Difference listings:
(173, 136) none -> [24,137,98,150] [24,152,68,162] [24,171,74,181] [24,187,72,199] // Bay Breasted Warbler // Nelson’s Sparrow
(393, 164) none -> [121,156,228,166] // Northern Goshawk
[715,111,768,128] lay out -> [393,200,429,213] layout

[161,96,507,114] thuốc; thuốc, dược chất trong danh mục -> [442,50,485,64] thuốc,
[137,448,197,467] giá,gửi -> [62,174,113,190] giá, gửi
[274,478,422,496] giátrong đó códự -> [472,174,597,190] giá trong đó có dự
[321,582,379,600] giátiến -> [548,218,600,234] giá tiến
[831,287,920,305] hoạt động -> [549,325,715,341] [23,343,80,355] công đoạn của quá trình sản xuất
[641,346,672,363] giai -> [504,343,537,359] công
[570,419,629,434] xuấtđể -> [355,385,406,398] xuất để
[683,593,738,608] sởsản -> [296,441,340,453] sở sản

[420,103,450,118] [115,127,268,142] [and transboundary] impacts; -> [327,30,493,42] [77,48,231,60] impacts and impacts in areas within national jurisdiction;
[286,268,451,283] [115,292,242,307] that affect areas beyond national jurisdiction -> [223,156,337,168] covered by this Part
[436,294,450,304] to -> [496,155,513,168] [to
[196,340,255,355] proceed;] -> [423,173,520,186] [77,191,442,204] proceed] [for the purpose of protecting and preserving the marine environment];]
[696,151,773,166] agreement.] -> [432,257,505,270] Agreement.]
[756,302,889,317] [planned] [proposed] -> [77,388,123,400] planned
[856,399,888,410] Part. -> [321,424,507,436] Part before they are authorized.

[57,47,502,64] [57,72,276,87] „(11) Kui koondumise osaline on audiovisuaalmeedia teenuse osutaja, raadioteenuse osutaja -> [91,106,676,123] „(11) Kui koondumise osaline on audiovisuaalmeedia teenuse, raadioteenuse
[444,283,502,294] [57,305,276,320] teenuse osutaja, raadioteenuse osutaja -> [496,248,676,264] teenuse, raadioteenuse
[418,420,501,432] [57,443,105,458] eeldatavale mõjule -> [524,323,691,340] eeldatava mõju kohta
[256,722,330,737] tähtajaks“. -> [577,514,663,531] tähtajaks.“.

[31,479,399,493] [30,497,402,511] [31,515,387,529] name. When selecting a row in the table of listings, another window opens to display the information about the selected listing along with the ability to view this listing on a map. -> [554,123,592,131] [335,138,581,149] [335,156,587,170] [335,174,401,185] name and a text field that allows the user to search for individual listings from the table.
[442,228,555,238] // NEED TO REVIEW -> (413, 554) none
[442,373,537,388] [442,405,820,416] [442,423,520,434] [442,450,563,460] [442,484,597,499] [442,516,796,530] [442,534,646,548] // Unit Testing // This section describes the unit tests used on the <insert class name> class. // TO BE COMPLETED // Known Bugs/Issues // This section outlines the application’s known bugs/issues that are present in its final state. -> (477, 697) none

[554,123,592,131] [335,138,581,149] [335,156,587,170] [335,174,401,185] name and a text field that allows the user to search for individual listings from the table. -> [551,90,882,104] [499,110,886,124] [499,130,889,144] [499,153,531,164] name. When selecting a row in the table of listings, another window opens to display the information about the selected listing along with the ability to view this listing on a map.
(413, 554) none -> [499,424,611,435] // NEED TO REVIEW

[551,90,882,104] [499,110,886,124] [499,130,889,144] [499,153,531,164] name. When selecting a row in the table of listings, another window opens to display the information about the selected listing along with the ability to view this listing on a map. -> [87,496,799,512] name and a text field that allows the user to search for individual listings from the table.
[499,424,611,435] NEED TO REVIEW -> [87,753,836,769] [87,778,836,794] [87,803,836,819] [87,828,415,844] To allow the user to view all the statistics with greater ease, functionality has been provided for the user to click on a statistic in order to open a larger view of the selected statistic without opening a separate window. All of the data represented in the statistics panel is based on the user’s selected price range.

## YOUR ASSIGNMENT
Copy out only the lines above from the one with "[137,448,197,467] giá,gửi ->" to the one with "[57,47,502,64] [57,72,276,87] „(11)", inclusive, exactly as they stand.

## TASK RESULT
[137,448,197,467] giá,gửi -> [62,174,113,190] giá, gửi
[274,478,422,496] giátrong đó códự -> [472,174,597,190] giá trong đó có dự
[321,582,379,600] giátiến -> [548,218,600,234] giá tiến
[831,287,920,305] hoạt động -> [549,325,715,341] [23,343,80,355] công đoạn của quá trình sản xuất
[641,346,672,363] giai -> [504,343,537,359] công
[570,419,629,434] xuấtđể -> [355,385,406,398] xuất để
[683,593,738,608] sởsản -> [296,441,340,453] sở sản

[420,103,450,118] [115,127,268,142] [and transboundary] impacts; -> [327,30,493,42] [77,48,231,60] impacts and impacts in areas within national jurisdiction;
[286,268,451,283] [115,292,242,307] that affect areas beyond national jurisdiction -> [223,156,337,168] covered by this Part
[436,294,450,304] to -> [496,155,513,168] [to
[196,340,255,355] proceed;] -> [423,173,520,186] [77,191,442,204] proceed] [for the purpose of protecting and preserving the marine environment];]
[696,151,773,166] agreement.] -> [432,257,505,270] Agreement.]
[756,302,889,317] [planned] [proposed] -> [77,388,123,400] planned
[856,399,888,410] Part. -> [321,424,507,436] Part before they are authorized.

[57,47,502,64] [57,72,276,87] „(11) Kui koondumise osaline on audiovisuaalmeedia teenuse osutaja, raadioteenuse osutaja -> [91,106,676,123] „(11) Kui koondumise osaline on audiovisuaalmeedia teenuse, raadioteenuse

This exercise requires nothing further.